→ PASSAGE SHOWN
<<<<

SFH helps maintain pancreatic β cell integrity in the C57BL/KsJ-db/db mice. β cell morphology and distribution in the SFH-treated db/db mice were well organized. Insulin-specific (INS) (A~C) and glucagon-specific (GLU) immunohistochemical (D~F) staining, ×200.

In order to determine how SFH increased insulin production in the db/db mice, pancreatic β cell volume was measured by morphometric analysis. Results of the analyses showed that islet density and β cell mass in the SFH-treated db/db mice were significantly increased compared to untreated db/db mice (Table 2). In addition, α cell volume was significantly decreased in the SFH-treated db/db mice relative to the untreated db/db mice (Table 2). These immunohistochemical observations were closely correlated to our biochemical measurements demonstrating the anti-diabetic effects of SFH, suggesting that this compound helped maintain pancreatic β cell integrity.

Table 2

Islet density, β cell mass, and α cell volume in SFH-treated db/db mouse

Data are presented as the mean ± SE. **p < 0.01 compared to the DB group.

Discussion

The present study was conducted to determine whether SFH has an anti-diabetic effect on a murine model of non-insulin dependent diabetic mellitus (db/db mice). The main findings of our investigation were that SFH decreased blood glucose levels and ameliorated impaired glucose tolerance in the db/db mice. SFH also improved insulin secretion by preventing the loss of β cell mass in the diabetic mice.

Our results were in accordance with those of previous studies [9,17] and add new information about how SFH works in a non-insulin dependent diabetic mellitus animal model. Our findings clearly showed that SFH helps maintain integrity of pancreatic β cells and up-regulates the production of insulin in the hyperglycemic db/db mouse. Reactive oxygen species (ROS) formation is increased to response to high glucose levels in db/db mice [4]. It is well known that pancreatic β cells are extremely sensitive to ROS, and ROS are involved in the progression of pancreatic β cell dysfunction [4]. Since SFH was found to decrease ROS formation in a pancreatic β cell line [19], the reduction of ROS by SFH treatment is likely due to elimination of glucose toxicity resulting in protection from the toxic effects of ROS. In the present study, SFH treatment decreased glucose levels and maintained β cell mass.

>>>>

→ EXERCISE SET
1. In the passage on SFH in db/db mice, how did α cell volume in SFH-treated db/db mice compare with that in untreated db/db mice?
2. Using the passage on SFH in db/db mice, explain in one to three sentences why pancreatic β cells in db/db mice are at risk from high glucose levels.
3. Repeat the passage on SFH in db/db mice from "In order to" up to and including "the DB group.".
The records that follow are drawn from a different source.

→ ENTRIES SUPPLIED

<<<<

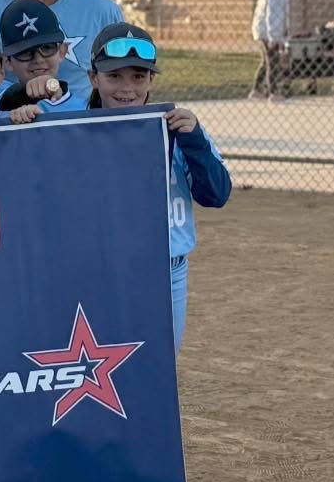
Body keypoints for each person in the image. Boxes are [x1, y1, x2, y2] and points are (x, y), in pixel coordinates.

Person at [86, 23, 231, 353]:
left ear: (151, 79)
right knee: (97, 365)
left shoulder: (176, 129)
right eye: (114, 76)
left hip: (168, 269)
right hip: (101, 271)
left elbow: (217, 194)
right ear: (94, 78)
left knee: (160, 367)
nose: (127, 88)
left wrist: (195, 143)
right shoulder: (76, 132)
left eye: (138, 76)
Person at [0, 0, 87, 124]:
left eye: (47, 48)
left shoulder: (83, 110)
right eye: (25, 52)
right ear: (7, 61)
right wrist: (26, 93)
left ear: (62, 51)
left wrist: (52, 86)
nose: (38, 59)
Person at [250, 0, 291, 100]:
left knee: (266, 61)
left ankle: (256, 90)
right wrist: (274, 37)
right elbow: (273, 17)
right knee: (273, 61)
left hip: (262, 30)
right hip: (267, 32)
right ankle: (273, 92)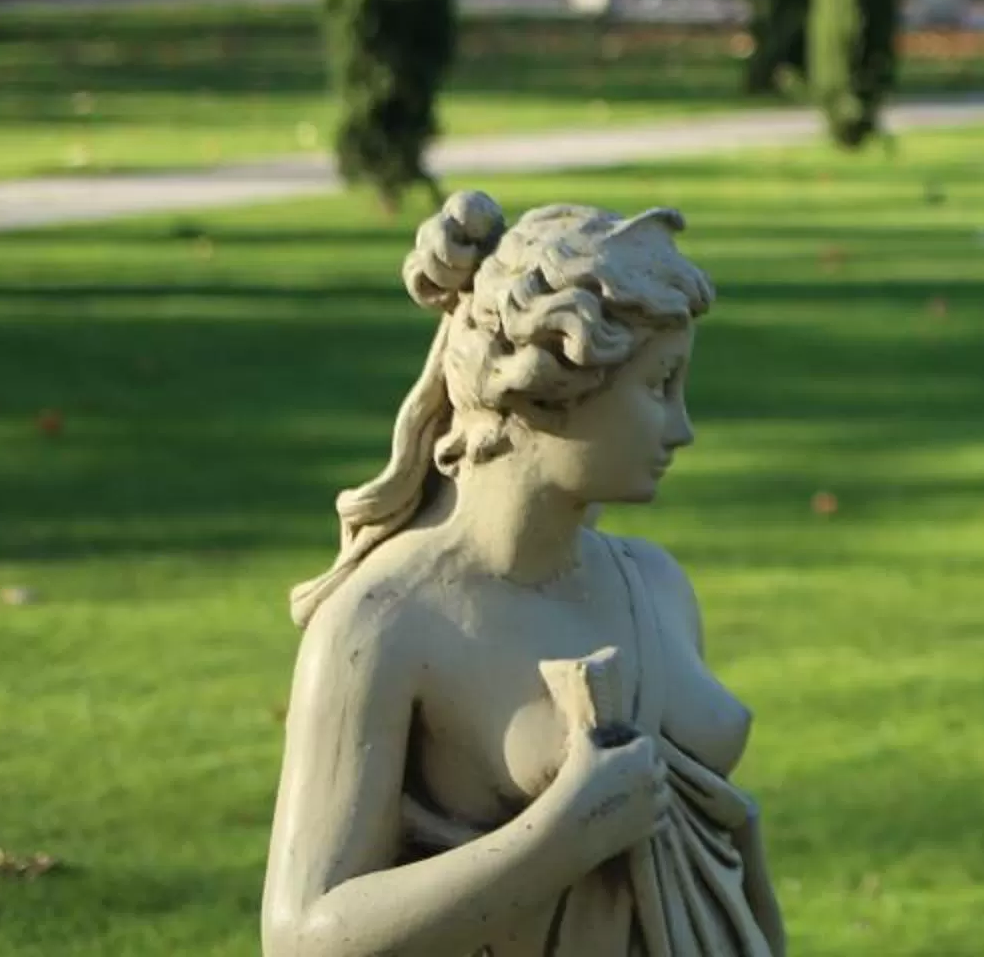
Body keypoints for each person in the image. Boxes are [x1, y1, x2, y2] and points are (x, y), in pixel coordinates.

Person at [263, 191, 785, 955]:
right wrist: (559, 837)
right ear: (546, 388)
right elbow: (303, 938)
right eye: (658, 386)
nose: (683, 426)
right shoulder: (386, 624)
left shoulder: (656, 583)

>>>>
<<<<

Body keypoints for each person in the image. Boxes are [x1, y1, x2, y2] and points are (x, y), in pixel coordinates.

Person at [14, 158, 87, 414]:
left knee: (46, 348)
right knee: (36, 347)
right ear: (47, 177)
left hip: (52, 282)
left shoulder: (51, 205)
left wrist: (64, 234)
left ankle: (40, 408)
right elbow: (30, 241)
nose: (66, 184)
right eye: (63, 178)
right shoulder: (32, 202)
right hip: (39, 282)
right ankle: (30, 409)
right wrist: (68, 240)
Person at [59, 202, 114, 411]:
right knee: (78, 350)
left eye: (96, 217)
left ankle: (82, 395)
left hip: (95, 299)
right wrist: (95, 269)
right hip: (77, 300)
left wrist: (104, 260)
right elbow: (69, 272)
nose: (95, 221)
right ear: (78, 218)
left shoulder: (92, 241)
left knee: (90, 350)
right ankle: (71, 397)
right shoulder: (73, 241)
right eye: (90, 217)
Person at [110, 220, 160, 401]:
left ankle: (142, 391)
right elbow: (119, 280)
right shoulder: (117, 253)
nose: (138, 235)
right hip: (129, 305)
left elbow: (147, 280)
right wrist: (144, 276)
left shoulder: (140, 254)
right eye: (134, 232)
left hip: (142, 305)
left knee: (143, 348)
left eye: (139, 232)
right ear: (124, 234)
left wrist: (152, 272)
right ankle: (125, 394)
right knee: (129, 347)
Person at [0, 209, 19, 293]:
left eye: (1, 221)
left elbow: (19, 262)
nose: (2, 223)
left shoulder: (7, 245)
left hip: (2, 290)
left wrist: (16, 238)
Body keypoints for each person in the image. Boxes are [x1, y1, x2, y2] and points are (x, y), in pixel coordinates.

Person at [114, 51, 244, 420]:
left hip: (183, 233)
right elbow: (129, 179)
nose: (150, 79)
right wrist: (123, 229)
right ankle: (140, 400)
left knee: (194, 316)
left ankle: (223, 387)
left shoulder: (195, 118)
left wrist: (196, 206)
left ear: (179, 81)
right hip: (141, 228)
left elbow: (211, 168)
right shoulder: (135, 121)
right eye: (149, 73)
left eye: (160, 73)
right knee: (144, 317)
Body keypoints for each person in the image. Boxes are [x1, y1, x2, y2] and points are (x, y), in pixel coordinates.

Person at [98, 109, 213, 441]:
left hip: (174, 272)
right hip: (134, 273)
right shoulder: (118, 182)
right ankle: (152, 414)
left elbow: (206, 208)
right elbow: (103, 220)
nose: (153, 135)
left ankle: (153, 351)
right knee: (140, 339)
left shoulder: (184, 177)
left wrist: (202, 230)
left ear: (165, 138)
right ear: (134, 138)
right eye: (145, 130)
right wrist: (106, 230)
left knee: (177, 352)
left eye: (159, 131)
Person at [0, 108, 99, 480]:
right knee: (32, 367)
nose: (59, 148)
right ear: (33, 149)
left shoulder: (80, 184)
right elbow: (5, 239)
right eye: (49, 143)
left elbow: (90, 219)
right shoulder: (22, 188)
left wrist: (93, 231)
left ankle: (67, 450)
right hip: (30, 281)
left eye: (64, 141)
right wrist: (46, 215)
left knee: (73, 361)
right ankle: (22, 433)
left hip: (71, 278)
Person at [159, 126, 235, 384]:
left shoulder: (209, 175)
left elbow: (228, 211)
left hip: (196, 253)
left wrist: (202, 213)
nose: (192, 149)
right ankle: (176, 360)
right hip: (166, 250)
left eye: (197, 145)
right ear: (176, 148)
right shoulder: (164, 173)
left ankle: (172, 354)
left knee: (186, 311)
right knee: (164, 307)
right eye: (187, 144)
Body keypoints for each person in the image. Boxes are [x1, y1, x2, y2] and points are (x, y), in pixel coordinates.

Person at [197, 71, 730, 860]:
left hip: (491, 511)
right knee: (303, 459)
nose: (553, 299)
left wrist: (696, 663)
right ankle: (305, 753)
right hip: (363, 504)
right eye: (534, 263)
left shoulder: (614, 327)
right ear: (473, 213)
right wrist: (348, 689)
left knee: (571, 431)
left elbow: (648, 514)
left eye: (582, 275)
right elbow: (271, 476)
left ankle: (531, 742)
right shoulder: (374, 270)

>>>>
<<<<

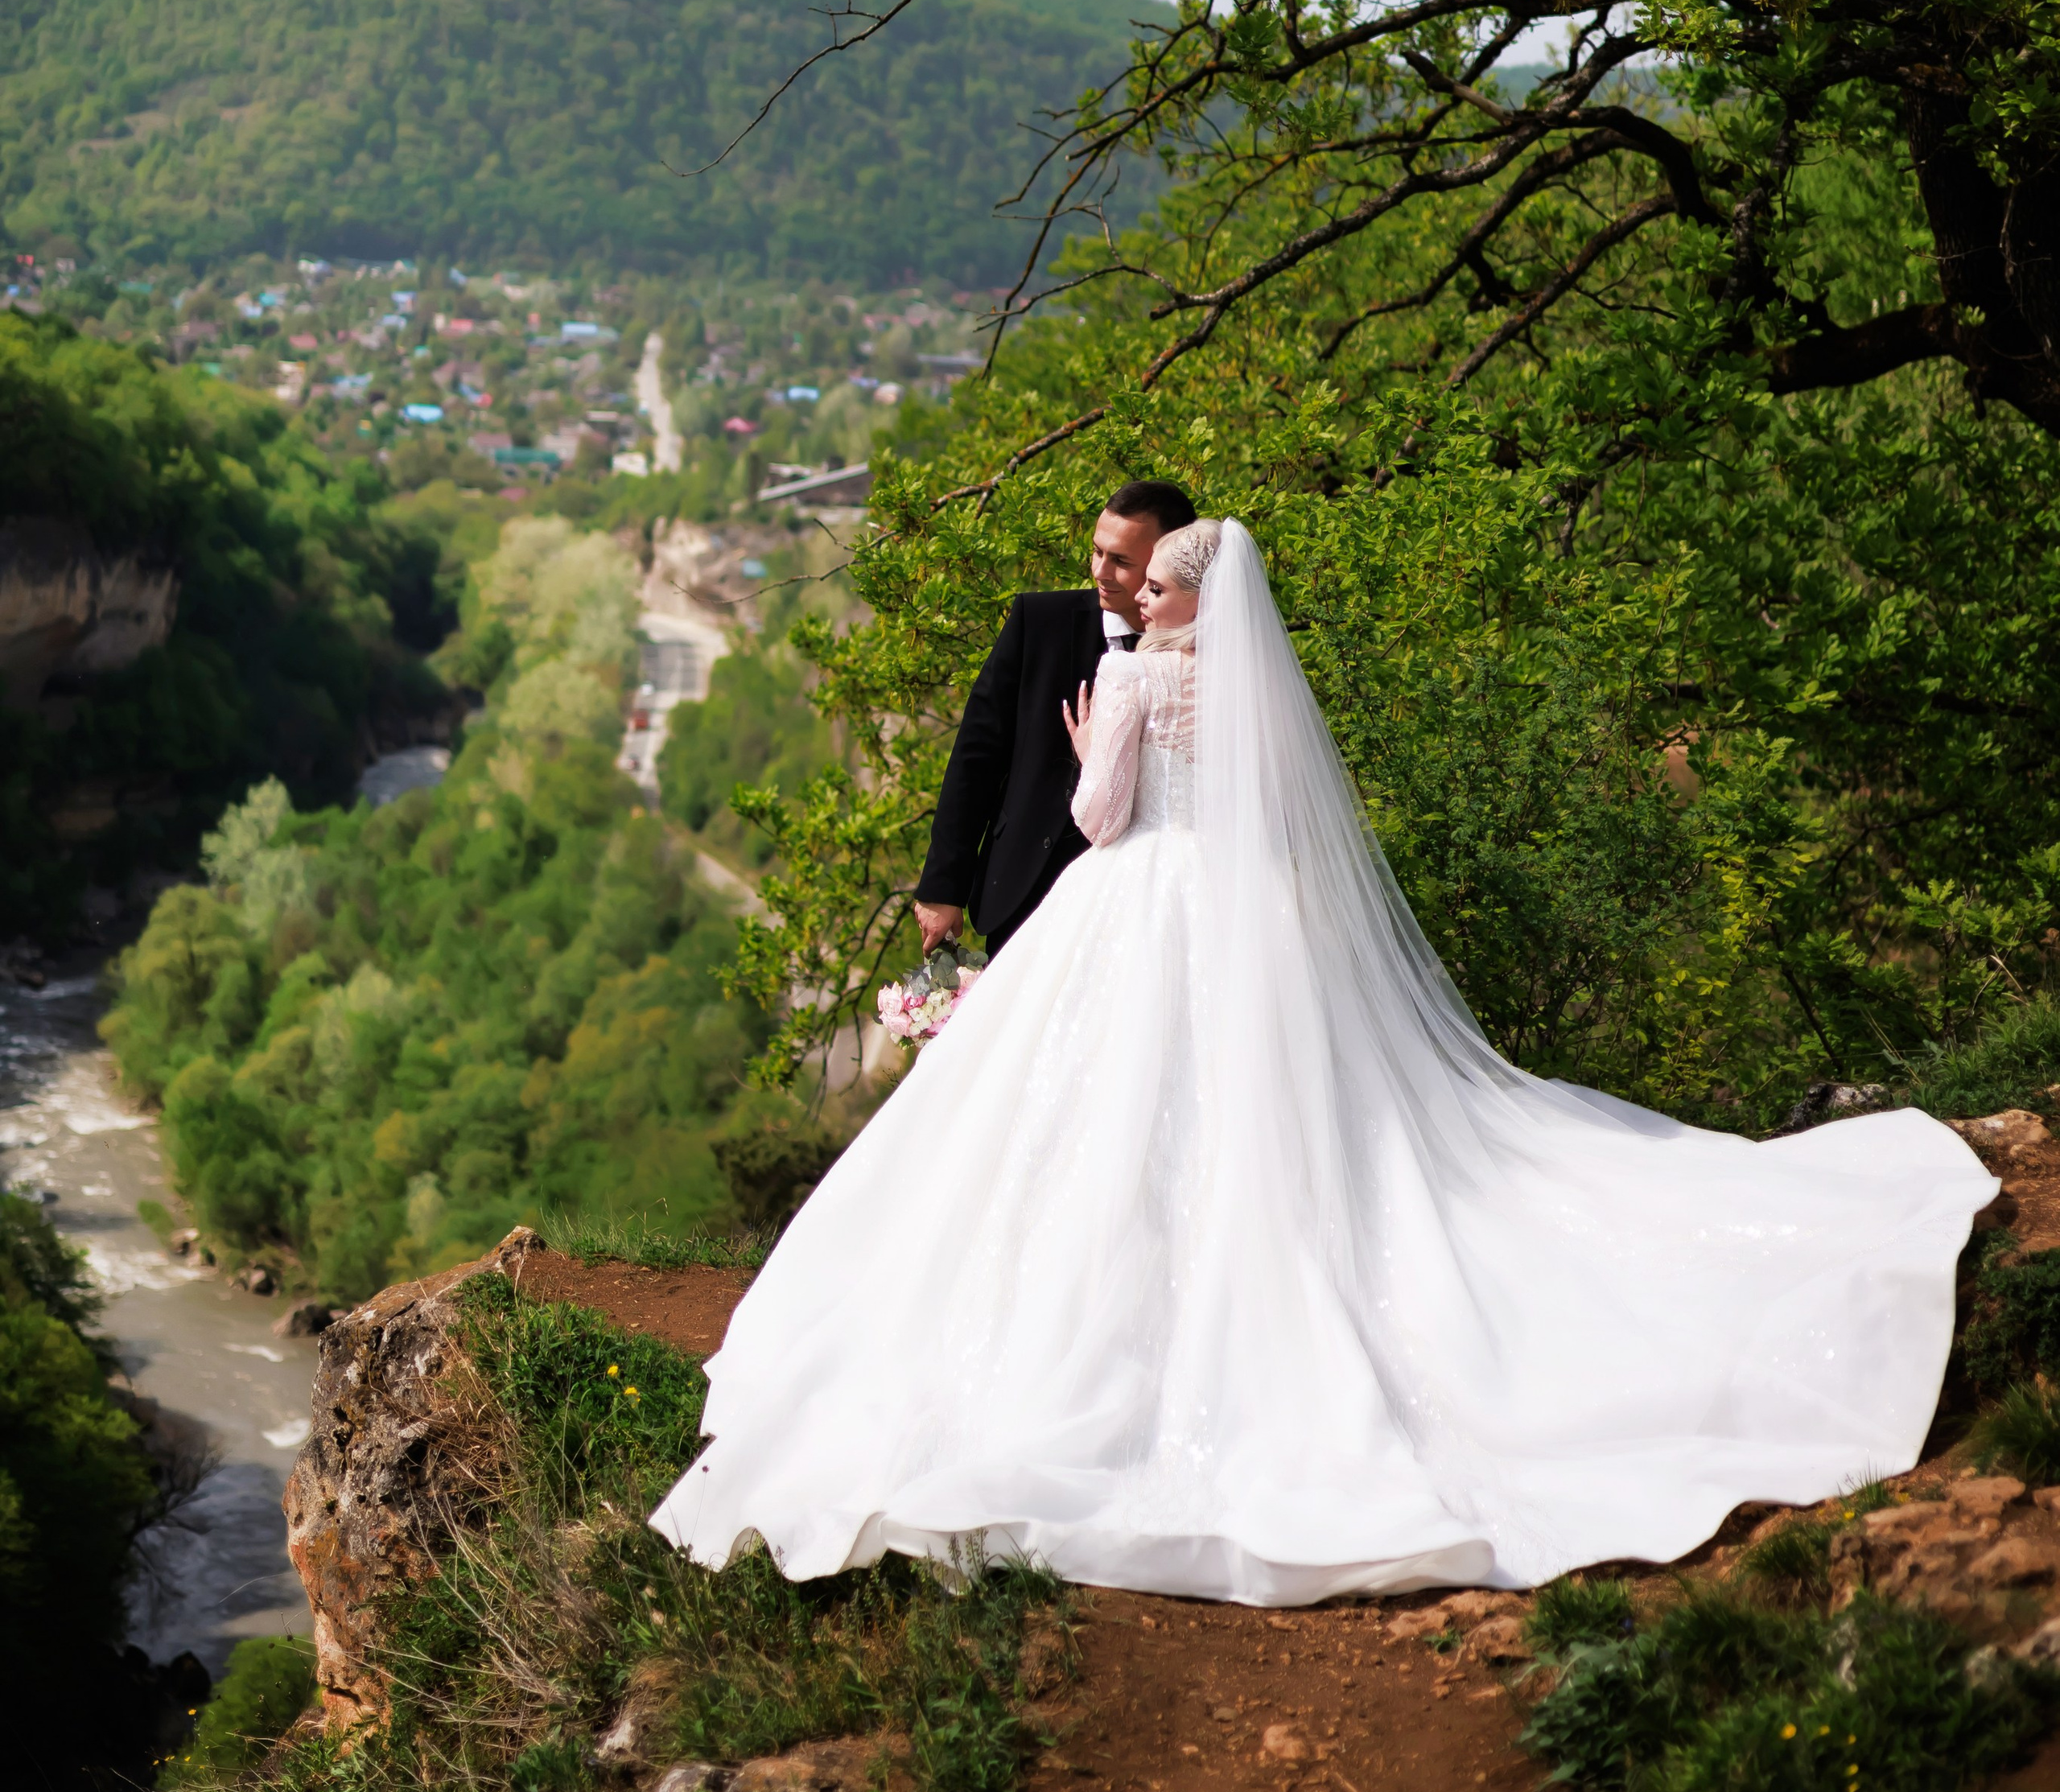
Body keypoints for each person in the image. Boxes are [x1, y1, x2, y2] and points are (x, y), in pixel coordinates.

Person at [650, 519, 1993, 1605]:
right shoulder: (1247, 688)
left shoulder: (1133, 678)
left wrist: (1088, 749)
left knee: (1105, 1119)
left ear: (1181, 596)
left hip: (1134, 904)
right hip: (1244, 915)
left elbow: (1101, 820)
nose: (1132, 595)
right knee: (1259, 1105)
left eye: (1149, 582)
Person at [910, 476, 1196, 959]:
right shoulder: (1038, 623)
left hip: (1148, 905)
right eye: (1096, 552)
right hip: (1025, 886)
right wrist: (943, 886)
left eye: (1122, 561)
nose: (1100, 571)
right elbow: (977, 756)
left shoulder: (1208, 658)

>>>>

→ RESPONSES TO THE EXERCISE
1. It was significantly decreased in the SFH-treated db/db mice.

2. In db/db mice, ROS formation increases in response to high glucose levels. Pancreatic β cells are extremely sensitive to ROS, and ROS are involved in the progression of β cell dysfunction.

3.
In order to determine how SFH increased insulin production in the db/db mice, pancreatic β cell volume was measured by morphometric analysis. Results of the analyses showed that islet density and β cell mass in the SFH-treated db/db mice were significantly increased compared to untreated db/db mice (Table 2). In addition, α cell volume was significantly decreased in the SFH-treated db/db mice relative to the untreated db/db mice (Table 2). These immunohistochemical observations were closely correlated to our biochemical measurements demonstrating the anti-diabetic effects of SFH, suggesting that this compound helped maintain pancreatic β cell integrity.

Table 2

Islet density, β cell mass, and α cell volume in SFH-treated db/db mouse

Data are presented as the mean ± SE. **p < 0.01 compared to the DB group.